:: QUOTED PASSAGE

Mapping the Industrial Base for the New Energy Economy
Paper Summary — Nature submission · Ratan, Bagozzi, Goldman, Han, Sahay, Allan
Summary: “Mapping the Industrial Base for the New Energy Economy”
Authors: Ishana Ratan · Benjamin E. Bagozzi · Jonas Goldman · Becky Han · Tim Sahay · Bentley B. Allan
Venue: Nature (submission in progress)
Latest draft: Industrial base manuscript 04072026.docx
Code: github.com/ishanaratan/CICE-V1 · Python 3.11.5
Data: BACI (CEPII), World Development Indicators, 2003–2023, 155 countries
Research Question
How can countries identify which clean energy technologies they are best positioned to compete in, and what specific industrial capabilities drive competitiveness in each?
Core Argument
Green industrial policy faces two structural risks:
- Misallocation — countries invest in sectors where they lack the underlying capabilities to compete.
- Strategic herding — poor information leads many countries to pile into the same few technologies (e.g., 2020–2021 hydrogen/solar manufacturing announcements worldwide), risking crowding and price collapse (analogous to 1960s commodity overinvestment).
The paper argues that a granular, inductive ML model — trained on trade-revealed capabilities rather than pre-specified theory — can map both the current competitive landscape and the upstream industrial base that underpins it, giving countries actionable tools to diversify and target investments strategically.

::::
:: GIVEN DATA

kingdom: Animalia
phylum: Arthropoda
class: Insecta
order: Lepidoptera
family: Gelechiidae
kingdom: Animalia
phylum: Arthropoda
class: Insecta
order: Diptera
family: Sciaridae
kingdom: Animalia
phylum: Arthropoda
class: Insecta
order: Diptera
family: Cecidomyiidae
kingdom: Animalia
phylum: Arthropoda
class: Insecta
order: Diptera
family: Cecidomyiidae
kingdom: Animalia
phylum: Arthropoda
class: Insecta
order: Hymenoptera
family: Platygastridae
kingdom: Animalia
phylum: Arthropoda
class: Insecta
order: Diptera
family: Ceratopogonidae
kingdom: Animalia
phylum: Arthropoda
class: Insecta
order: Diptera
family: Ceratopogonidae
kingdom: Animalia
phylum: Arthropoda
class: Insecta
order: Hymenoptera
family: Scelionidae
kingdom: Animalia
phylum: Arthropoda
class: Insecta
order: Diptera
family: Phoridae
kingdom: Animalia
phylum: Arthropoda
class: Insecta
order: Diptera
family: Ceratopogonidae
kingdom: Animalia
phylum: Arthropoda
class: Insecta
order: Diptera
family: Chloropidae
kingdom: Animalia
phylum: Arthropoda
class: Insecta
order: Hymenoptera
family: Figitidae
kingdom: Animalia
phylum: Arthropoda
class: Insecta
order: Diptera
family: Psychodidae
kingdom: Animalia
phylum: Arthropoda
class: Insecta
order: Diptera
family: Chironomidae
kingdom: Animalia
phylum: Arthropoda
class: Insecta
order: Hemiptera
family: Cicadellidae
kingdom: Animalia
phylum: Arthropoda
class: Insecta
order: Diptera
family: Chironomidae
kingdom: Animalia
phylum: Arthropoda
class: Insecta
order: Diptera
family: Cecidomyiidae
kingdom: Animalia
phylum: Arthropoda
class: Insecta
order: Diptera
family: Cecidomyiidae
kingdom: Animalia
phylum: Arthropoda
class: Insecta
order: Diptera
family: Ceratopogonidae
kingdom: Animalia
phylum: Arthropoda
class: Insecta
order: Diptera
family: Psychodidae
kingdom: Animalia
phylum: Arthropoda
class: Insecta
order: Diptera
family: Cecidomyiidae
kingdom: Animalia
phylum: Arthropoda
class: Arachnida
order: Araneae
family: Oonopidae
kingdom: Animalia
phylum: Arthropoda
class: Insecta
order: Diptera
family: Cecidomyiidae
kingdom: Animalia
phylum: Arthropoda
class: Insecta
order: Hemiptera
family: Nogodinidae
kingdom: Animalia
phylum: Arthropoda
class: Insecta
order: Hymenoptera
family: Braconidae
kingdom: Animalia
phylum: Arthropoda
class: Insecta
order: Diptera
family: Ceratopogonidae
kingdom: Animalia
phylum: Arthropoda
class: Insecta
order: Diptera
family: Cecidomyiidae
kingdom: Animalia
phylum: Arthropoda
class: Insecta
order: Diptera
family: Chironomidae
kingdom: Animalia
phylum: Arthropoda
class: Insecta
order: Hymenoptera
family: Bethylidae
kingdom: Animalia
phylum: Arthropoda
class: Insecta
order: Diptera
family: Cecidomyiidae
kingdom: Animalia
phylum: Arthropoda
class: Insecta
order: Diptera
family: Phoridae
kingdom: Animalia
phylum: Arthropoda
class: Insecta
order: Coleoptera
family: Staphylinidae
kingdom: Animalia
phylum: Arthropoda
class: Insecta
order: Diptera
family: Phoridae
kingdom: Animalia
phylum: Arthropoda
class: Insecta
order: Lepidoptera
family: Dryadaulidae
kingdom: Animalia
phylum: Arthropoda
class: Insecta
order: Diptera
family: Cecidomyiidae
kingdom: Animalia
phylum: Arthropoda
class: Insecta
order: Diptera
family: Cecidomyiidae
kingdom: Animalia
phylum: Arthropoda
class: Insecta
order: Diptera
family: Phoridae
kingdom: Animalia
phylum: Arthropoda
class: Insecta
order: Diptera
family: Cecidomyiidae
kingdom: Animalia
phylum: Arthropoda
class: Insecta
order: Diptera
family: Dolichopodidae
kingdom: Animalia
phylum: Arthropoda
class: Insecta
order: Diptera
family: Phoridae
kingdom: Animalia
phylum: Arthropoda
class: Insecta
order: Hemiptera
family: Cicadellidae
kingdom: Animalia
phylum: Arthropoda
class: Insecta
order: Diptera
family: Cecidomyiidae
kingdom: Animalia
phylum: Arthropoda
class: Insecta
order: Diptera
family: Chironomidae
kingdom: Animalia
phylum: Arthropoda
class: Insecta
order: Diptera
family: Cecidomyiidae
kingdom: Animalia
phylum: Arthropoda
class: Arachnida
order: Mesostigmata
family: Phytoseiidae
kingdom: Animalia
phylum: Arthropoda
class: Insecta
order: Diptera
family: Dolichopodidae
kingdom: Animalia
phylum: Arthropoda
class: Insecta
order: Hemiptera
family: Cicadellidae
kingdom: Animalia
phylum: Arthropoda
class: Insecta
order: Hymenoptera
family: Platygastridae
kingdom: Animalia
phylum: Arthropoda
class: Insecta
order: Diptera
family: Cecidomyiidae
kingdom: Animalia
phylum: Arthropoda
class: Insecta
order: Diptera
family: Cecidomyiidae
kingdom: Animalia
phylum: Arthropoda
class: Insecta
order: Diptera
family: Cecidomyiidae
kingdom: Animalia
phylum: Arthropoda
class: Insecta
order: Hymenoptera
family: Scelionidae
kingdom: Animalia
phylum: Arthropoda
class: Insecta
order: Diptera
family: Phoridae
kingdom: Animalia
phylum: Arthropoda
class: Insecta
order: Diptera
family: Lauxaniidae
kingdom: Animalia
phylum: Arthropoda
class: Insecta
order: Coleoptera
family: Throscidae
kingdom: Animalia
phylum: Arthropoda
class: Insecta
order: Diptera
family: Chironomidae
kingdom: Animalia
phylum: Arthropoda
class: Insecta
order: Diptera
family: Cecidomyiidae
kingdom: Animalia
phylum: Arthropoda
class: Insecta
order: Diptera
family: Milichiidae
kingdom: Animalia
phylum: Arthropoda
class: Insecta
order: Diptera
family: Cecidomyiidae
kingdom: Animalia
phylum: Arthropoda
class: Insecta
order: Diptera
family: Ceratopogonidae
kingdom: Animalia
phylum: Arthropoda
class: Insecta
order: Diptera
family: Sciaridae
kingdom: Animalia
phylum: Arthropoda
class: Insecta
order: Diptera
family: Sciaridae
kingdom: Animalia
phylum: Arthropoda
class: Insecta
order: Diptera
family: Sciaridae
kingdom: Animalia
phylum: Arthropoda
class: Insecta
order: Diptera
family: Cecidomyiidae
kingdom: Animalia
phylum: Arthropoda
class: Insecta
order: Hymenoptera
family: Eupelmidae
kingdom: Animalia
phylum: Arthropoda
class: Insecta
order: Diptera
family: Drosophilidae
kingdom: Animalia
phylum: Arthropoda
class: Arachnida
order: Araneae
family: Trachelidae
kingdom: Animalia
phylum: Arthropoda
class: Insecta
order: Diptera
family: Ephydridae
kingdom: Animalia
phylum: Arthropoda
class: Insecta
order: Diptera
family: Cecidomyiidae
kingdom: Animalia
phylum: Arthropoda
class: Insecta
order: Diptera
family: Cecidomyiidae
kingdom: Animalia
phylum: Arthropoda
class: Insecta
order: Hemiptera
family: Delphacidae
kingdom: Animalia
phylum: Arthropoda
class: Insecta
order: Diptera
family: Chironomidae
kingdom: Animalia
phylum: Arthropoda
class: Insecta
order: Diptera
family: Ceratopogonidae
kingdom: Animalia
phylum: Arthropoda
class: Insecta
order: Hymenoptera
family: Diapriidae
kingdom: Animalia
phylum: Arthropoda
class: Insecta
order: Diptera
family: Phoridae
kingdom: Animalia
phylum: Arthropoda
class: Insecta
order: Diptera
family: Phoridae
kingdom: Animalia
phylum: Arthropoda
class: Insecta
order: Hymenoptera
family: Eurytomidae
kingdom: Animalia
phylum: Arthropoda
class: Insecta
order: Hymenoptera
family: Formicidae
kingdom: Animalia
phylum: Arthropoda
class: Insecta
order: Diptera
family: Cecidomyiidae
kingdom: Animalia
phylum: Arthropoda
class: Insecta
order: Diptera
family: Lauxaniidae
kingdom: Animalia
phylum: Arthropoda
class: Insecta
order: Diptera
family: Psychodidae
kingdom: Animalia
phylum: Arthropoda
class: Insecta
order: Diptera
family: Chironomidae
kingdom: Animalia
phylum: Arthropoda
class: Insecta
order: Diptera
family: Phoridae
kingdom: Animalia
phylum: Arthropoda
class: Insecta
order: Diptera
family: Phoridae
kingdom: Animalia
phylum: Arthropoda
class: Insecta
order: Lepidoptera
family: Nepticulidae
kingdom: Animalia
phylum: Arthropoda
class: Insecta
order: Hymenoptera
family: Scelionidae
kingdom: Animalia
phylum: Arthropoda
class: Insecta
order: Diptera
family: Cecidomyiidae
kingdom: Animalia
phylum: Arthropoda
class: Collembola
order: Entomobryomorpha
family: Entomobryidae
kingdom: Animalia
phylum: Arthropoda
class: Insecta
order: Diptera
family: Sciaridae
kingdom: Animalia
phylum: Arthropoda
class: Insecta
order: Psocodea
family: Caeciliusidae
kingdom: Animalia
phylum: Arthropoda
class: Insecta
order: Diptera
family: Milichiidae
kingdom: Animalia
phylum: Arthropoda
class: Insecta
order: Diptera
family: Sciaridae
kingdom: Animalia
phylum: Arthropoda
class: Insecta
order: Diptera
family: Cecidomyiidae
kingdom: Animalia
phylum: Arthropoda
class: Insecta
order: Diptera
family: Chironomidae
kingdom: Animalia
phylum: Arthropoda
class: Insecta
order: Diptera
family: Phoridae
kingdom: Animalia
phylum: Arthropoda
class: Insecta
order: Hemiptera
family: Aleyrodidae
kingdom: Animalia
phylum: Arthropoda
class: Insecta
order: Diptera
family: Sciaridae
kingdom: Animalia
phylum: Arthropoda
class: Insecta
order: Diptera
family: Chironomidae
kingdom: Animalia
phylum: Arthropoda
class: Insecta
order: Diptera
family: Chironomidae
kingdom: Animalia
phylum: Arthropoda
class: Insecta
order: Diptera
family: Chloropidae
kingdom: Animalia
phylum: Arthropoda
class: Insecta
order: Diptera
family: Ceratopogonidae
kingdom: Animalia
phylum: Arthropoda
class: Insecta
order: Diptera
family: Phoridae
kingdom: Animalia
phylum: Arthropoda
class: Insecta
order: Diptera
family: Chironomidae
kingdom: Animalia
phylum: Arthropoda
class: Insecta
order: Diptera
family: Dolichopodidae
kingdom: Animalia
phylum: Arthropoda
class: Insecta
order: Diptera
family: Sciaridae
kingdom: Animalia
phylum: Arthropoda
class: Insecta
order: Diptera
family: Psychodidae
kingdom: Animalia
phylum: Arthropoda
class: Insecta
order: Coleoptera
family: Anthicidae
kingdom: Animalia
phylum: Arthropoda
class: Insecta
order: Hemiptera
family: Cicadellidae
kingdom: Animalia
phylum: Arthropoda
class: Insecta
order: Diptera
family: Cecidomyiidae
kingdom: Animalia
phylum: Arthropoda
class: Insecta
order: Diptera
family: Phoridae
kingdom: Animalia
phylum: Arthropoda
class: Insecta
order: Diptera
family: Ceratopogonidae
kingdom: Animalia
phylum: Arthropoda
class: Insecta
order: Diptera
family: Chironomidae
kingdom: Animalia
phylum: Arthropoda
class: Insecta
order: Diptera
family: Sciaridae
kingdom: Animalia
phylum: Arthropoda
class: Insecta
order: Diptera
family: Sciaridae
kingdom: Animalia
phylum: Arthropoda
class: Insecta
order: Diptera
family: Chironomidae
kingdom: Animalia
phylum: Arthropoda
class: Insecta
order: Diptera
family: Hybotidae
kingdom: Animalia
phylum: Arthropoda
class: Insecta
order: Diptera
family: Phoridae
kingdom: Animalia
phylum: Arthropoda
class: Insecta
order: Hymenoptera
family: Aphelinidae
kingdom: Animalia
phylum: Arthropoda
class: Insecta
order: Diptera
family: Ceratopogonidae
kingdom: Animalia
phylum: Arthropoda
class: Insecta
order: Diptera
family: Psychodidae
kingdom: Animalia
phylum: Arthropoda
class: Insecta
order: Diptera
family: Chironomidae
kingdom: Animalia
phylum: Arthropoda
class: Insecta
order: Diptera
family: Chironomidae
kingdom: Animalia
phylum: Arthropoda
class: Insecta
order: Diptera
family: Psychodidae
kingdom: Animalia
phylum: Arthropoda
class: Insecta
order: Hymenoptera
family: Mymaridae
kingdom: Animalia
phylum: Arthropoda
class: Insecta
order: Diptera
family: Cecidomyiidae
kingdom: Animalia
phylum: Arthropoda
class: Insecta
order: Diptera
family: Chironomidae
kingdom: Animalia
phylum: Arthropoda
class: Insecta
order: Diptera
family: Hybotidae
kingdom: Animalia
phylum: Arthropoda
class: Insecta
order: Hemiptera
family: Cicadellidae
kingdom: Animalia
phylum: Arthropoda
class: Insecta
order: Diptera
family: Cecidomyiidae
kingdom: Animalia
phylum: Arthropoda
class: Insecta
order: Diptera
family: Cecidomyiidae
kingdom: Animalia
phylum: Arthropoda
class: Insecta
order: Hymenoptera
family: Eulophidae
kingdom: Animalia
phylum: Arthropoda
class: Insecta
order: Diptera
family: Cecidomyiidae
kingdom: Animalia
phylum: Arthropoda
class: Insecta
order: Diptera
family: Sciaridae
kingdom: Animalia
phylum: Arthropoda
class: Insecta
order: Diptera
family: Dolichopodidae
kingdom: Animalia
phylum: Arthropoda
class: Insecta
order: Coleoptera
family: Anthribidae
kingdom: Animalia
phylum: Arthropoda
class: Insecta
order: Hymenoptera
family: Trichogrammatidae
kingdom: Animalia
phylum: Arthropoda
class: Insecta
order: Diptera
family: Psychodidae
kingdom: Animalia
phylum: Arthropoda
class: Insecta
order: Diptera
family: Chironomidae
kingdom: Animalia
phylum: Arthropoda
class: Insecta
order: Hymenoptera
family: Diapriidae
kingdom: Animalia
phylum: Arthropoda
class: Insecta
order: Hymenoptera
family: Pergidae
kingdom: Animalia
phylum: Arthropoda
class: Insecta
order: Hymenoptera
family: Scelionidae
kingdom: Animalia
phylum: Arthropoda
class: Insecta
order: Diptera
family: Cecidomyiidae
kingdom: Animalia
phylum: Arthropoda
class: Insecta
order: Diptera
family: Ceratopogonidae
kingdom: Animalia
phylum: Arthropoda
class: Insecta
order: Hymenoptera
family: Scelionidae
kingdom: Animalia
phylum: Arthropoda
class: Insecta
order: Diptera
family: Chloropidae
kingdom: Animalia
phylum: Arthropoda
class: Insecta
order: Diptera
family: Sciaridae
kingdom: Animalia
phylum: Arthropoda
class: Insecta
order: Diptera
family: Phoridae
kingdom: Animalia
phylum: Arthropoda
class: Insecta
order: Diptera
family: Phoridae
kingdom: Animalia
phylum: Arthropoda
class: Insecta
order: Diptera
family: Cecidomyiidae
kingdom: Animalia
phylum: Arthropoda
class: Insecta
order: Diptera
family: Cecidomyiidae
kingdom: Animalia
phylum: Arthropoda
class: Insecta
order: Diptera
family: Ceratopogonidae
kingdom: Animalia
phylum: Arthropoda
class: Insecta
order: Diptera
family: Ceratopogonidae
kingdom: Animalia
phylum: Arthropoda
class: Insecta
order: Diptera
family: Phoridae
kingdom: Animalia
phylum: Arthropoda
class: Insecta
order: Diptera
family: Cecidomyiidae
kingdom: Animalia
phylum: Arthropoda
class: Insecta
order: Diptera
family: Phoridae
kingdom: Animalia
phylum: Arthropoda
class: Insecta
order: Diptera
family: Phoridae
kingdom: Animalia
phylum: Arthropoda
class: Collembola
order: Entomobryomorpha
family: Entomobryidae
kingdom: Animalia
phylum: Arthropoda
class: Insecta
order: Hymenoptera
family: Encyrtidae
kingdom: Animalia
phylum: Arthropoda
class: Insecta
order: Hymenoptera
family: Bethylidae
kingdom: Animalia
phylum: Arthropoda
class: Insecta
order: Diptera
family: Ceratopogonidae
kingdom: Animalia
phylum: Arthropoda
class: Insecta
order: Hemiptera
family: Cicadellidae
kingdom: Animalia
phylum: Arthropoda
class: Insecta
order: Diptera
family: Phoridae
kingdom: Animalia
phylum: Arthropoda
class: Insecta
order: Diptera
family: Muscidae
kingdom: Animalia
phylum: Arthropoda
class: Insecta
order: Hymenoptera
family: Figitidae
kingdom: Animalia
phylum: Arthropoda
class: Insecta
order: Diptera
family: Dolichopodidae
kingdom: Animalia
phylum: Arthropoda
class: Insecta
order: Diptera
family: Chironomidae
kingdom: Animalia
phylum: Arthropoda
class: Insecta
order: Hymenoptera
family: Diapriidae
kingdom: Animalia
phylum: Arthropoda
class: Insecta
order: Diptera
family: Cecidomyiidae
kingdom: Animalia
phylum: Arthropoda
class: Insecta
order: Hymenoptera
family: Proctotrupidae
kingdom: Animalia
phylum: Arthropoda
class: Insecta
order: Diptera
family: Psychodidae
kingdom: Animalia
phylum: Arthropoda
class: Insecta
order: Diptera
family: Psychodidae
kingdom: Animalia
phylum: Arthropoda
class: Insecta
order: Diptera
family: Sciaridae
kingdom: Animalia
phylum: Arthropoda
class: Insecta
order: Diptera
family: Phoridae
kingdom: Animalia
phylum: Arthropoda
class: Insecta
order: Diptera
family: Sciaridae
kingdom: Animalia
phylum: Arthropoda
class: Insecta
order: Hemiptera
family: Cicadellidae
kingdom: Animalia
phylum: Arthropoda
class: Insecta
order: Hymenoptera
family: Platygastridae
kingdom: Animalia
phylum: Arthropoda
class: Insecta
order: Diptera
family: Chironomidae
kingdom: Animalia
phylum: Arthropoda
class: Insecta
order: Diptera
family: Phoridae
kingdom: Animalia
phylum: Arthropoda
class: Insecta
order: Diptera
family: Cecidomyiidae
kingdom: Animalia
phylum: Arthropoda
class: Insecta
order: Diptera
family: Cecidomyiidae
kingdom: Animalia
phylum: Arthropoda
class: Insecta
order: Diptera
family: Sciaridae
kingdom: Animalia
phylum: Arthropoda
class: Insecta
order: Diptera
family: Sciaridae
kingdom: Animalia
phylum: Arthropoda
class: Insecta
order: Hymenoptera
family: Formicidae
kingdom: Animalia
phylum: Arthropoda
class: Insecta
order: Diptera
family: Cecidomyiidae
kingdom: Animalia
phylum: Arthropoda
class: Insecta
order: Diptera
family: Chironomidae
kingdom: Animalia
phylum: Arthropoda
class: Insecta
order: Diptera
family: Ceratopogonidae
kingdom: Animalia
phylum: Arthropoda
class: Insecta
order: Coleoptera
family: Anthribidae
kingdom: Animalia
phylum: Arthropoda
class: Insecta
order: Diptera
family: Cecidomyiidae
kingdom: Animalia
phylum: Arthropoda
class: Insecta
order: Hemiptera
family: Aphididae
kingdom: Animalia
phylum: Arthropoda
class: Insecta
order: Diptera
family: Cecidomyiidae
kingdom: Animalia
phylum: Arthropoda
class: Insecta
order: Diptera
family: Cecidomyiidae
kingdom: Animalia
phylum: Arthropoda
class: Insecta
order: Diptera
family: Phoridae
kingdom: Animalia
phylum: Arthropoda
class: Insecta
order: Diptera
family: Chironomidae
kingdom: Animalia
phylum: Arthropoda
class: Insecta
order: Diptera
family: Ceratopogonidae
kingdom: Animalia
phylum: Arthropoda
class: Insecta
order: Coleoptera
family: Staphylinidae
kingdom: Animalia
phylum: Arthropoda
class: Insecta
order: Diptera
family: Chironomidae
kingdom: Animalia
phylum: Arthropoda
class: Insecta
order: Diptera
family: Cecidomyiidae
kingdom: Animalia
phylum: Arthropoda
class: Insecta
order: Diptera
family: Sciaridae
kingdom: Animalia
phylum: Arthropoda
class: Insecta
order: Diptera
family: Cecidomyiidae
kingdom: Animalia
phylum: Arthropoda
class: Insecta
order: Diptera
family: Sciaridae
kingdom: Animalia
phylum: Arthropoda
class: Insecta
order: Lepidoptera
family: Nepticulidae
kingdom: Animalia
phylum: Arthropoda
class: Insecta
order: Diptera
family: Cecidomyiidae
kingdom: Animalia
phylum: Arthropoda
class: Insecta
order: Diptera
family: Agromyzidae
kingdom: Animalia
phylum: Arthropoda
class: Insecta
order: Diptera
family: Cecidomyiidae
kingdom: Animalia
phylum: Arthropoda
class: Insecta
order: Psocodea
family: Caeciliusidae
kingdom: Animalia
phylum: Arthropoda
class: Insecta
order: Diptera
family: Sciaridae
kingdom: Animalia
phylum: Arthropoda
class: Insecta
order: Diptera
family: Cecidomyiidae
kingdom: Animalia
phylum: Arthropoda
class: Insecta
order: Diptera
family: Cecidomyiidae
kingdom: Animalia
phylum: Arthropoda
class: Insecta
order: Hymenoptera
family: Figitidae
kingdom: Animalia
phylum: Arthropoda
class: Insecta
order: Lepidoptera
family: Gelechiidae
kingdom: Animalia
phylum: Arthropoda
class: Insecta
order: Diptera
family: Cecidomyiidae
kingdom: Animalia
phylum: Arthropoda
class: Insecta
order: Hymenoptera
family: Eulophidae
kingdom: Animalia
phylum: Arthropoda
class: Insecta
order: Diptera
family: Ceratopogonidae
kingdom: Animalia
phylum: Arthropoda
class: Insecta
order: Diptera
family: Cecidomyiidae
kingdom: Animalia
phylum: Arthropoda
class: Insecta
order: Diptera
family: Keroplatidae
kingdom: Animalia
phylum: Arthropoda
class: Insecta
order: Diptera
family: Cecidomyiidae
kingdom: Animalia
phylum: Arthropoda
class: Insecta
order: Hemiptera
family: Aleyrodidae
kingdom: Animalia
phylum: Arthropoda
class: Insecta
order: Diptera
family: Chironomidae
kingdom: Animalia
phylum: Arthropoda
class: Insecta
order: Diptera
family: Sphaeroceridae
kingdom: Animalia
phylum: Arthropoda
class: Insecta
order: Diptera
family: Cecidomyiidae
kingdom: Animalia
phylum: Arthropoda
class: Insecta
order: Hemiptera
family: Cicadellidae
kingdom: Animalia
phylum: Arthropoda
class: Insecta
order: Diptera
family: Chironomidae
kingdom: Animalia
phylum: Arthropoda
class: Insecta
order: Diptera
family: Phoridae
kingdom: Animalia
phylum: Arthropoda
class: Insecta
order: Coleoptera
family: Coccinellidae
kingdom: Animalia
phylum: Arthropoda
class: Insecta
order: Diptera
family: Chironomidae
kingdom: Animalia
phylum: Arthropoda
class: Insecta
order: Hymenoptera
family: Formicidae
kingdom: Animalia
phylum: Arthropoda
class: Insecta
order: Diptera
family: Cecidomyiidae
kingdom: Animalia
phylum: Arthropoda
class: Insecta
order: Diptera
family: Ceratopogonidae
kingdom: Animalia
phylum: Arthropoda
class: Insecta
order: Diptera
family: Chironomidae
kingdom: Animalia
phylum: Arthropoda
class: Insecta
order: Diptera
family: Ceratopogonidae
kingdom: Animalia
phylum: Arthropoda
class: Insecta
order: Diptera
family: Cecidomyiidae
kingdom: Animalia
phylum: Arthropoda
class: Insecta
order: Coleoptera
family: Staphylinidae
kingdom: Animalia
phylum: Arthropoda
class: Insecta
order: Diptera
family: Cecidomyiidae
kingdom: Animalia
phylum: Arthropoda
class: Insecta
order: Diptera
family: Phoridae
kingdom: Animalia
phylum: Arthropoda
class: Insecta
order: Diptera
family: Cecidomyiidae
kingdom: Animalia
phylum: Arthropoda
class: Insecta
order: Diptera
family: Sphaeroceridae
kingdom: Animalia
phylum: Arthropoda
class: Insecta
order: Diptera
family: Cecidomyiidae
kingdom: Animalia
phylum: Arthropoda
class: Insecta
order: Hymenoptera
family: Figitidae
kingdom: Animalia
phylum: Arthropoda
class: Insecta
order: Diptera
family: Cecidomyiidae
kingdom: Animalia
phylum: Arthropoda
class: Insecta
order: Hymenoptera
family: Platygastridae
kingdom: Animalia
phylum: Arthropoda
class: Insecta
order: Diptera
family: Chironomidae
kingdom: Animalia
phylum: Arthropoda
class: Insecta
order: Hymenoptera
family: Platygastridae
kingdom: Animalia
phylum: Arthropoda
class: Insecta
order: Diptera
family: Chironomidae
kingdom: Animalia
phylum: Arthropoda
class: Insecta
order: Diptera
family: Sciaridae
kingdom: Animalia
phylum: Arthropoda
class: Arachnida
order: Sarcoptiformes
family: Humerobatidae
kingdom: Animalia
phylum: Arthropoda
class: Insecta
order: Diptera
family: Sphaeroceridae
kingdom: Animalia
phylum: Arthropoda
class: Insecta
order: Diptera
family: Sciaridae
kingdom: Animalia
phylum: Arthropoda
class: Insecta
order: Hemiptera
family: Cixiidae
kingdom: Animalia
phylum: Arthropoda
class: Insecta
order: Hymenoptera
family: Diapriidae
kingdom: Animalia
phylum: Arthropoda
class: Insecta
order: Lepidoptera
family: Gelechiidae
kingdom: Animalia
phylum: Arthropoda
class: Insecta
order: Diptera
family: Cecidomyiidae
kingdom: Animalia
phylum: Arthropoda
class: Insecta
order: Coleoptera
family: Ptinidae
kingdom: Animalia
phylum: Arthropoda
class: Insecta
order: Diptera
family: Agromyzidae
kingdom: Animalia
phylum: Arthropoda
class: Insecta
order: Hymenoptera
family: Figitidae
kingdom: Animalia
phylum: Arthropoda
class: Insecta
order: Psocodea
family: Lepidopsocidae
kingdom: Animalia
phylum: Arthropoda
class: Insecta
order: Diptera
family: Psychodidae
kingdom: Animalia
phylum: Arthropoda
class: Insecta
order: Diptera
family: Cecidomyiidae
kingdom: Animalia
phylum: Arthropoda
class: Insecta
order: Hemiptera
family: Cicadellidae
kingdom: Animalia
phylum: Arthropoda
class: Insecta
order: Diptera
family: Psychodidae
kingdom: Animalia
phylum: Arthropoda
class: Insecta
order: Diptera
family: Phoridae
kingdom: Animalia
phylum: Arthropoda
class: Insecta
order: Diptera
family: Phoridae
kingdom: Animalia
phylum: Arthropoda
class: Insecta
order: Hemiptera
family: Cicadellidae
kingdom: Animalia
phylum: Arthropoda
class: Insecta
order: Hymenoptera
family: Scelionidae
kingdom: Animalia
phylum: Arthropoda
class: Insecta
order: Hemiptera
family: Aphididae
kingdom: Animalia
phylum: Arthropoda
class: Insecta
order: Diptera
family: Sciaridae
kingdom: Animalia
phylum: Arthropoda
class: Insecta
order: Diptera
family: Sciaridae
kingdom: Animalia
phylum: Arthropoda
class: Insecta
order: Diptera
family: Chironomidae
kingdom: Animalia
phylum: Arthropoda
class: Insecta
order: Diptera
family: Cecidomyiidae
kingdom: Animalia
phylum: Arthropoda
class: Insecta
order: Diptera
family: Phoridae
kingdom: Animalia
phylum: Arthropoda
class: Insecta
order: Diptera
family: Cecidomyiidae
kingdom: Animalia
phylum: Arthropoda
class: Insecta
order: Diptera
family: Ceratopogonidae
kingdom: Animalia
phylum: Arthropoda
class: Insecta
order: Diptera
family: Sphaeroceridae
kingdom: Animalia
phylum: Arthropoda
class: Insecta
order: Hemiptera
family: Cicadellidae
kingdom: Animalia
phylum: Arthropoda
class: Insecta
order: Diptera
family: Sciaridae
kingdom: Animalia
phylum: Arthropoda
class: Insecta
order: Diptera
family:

::::

AIM OF THE EXERCISE: Please rewrite the part of the paper summary that begins at "Latest draft: Industrial" and ends at "1960s commodity overinvestment).", putting "market collapse" in place of "price collapse". The lines after the paper summary are unrelated to it.

ANSWER TO THIS EXERCISE:
Latest draft: Industrial base manuscript 04072026.docx
Code: github.com/ishanaratan/CICE-V1 · Python 3.11.5
Data: BACI (CEPII), World Development Indicators, 2003–2023, 155 countries
Research Question
How can countries identify which clean energy technologies they are best positioned to compete in, and what specific industrial capabilities drive competitiveness in each?
Core Argument
Green industrial policy faces two structural risks:
- Misallocation — countries invest in sectors where they lack the underlying capabilities to compete.
- Strategic herding — poor information leads many countries to pile into the same few technologies (e.g., 2020–2021 hydrogen/solar manufacturing announcements worldwide), risking crowding and market collapse (analogous to 1960s commodity overinvestment).